In the records below, can you print, unchanged, the lines starting with the line that contains "Na een zorgvuldig traject is er nu een" and going on through the line that contains "constructief en kritisch naar de bestaande"?

→ **THE DATA**:
-- Opening Marker --
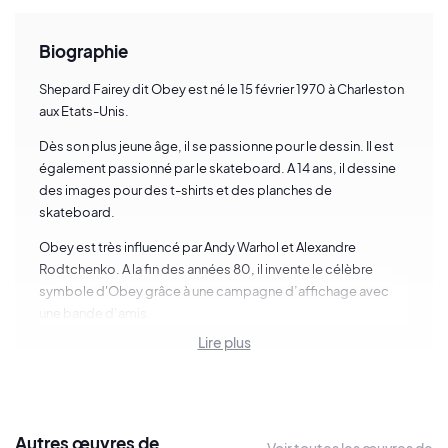
Biographie
Shepard Fairey dit Obey est né le 15 février 1970 à Charleston
aux Etats-Unis.
Dès son plus jeune âge, il se passionne pour le dessin. Il est
également passionné par le skateboard. A 14 ans, il dessine
des images pour des t-shirts et des planches de
skateboard.
Obey est très influencé par Andy Warhol et Alexandre
Rodtchenko. A la fin des années 80, il invente le célèbre
symbole d'Obey grâce à une campagne d’affichage avec
une bande d’amis.
Lire plus
Son art devient mondialement connu grâce à son poster
Hope
qui devient l’affiche de campagne de Barack Obama
en 2008. L’artiste est aujourd'hui considéré comme l’un des
piliers du street art international.
Autres œuvres de
Voir toutes les œuvres de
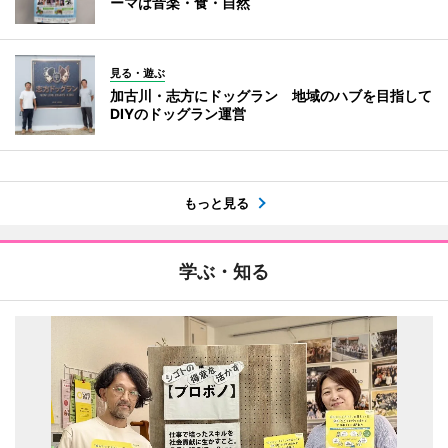
ーマは音楽・食・自然
見る・遊ぶ
加古川・志方にドッグラン 地域のハブを目指して
DIYのドッグラン運営
もっと見る
学ぶ・知る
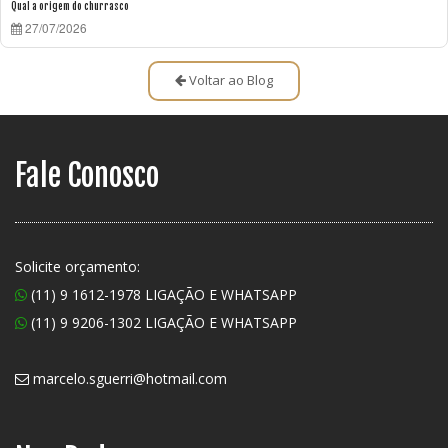
Qual a origem do churrasco
27/07/2026
Voltar ao Blog
Fale Conosco
Solicite orçamento:
(11) 9 1612-1978 LIGAÇÃO E WHATSAPP
(11) 9 9206-1302 LIGAÇÃO E WHATSAPP
marcelo.sguerri@hotmail.com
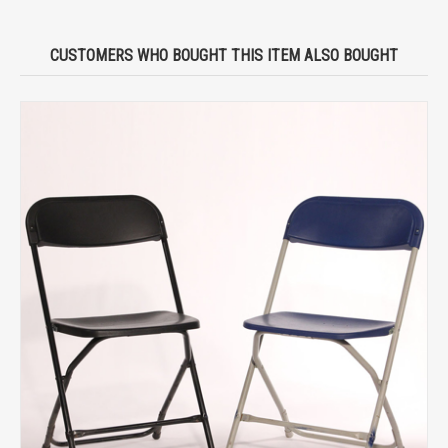
CUSTOMERS WHO BOUGHT THIS ITEM ALSO BOUGHT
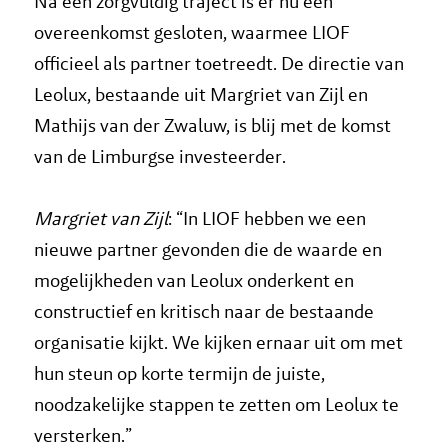
Na een zorgvuldig traject is er nu een
overeenkomst gesloten, waarmee LIOF
officieel als partner toetreedt. De directie van
Leolux, bestaande uit Margriet van Zijl en
Mathijs van der Zwaluw, is blij met de komst
van de Limburgse investeerder.
Margriet van Zijl
: “In LIOF hebben we een
nieuwe partner gevonden die de waarde en
mogelijkheden van Leolux onderkent en
constructief en kritisch naar de bestaande
organisatie kijkt. We kijken ernaar uit om met
hun steun op korte termijn de juiste,
noodzakelijke stappen te zetten om Leolux te
versterken.”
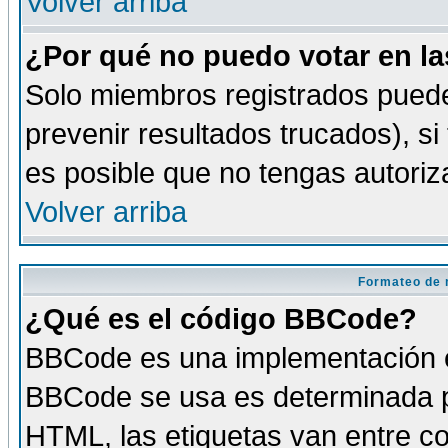
Volver arriba
¿Por qué no puedo votar en l
Solo miembros registrados puede
prevenir resultados trucados), si
es posible que no tengas autoriz
Volver arriba
Formateo de 
¿Qué es el código BBCode?
BBCode es una implementación es
BBCode se usa es determinada po
HTML, las etiquetas van entre co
-- Closing Marker --
→ **WRITTEN RESPONSE**:
Na een zorgvuldig traject is er nu een
overeenkomst gesloten, waarmee LIOF
officieel als partner toetreedt. De directie van
Leolux, bestaande uit Margriet van Zijl en
Mathijs van der Zwaluw, is blij met de komst
van de Limburgse investeerder.
Margriet van Zijl
: “In LIOF hebben we een
nieuwe partner gevonden die de waarde en
mogelijkheden van Leolux onderkent en
constructief en kritisch naar de bestaande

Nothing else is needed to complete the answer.